What this mismatch often does is create cases where the sound produced depends on whether you had previously played a note with a fixed dynamic that allowed the synthesizer to initialize status to the "continuous control" messages to an audible level. Something like that. So another symptom is often that a score won't play on initial load, but will after you start clicking notes individually, as that ignores the current dynamic marking and instead plays the note directly and seems to do whatever it needs to in order to initialize the MIDI channel. Still, dynamics after that would generally not respond correctly.

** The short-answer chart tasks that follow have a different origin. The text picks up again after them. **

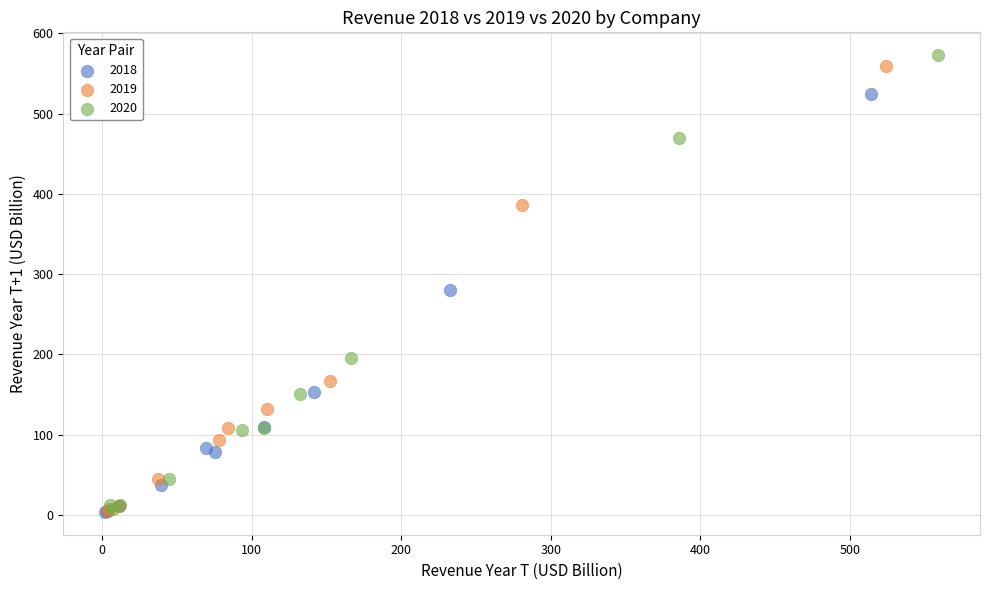

What are all the series names shown in the legend?

2018, 2019, 2020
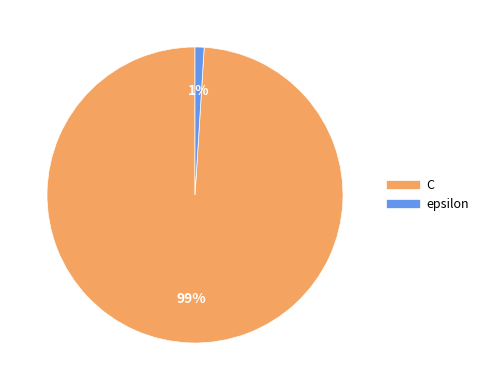

What is the largest slice in the pie chart?

C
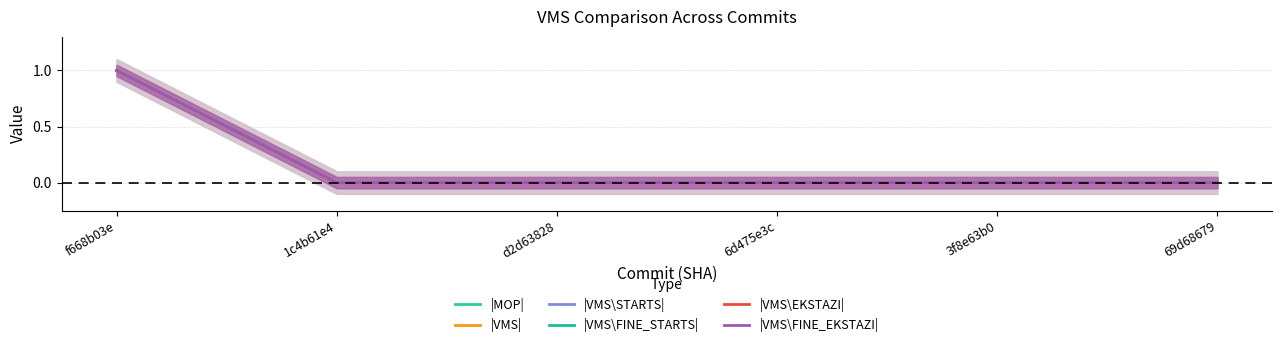

What is the label of the 3rd point from the right?

6d475e3c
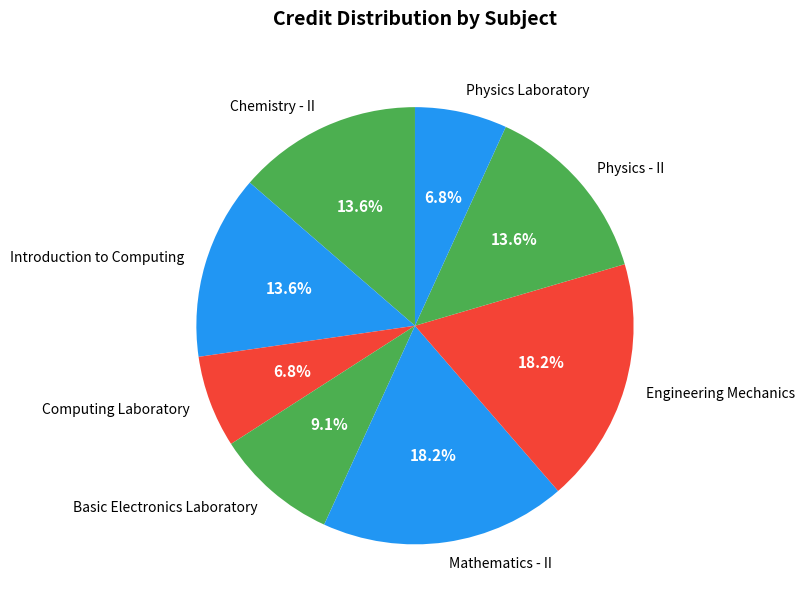

Combined, do Physics Laboratory and Mathematics - II account for over 50%?

No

Anyhow, it's definitely true thatif you don't want other attributes of a staff to change, then changing sound only in the mixer is a good way to go. But note that is in general pretty rare. There are tons more times when you absolutely need the other settings to change. Transposition being most obvious - giving a clarinet player a part intended for flute would be a disaster! - but also things like marking the playable range, the staff name, the initial clef, etc - usually when changing instruments you do want all of these updated. The only times one would normally not want these things to change are when one is not changing the actual instrument, but instead just trying some of the different versions of a single instrument - like nylon versus steel string guitar, church organ 2 vs rock organ, etc.

In reply to by Marc Sabatella

Yes, I understand. The most common thing I do with this technique is to change the sound for better clarity in choral works. For instance, if I have a bass solo amid other singing parts that are all doing “choir ahs”, I will often assign it a clarinet voice via the mixer, and definitely don’t want the staff to change to a Bb clarinet.

Thank you again for explaining how the sound fonts work - it is important for my transcriptions that I understand such things.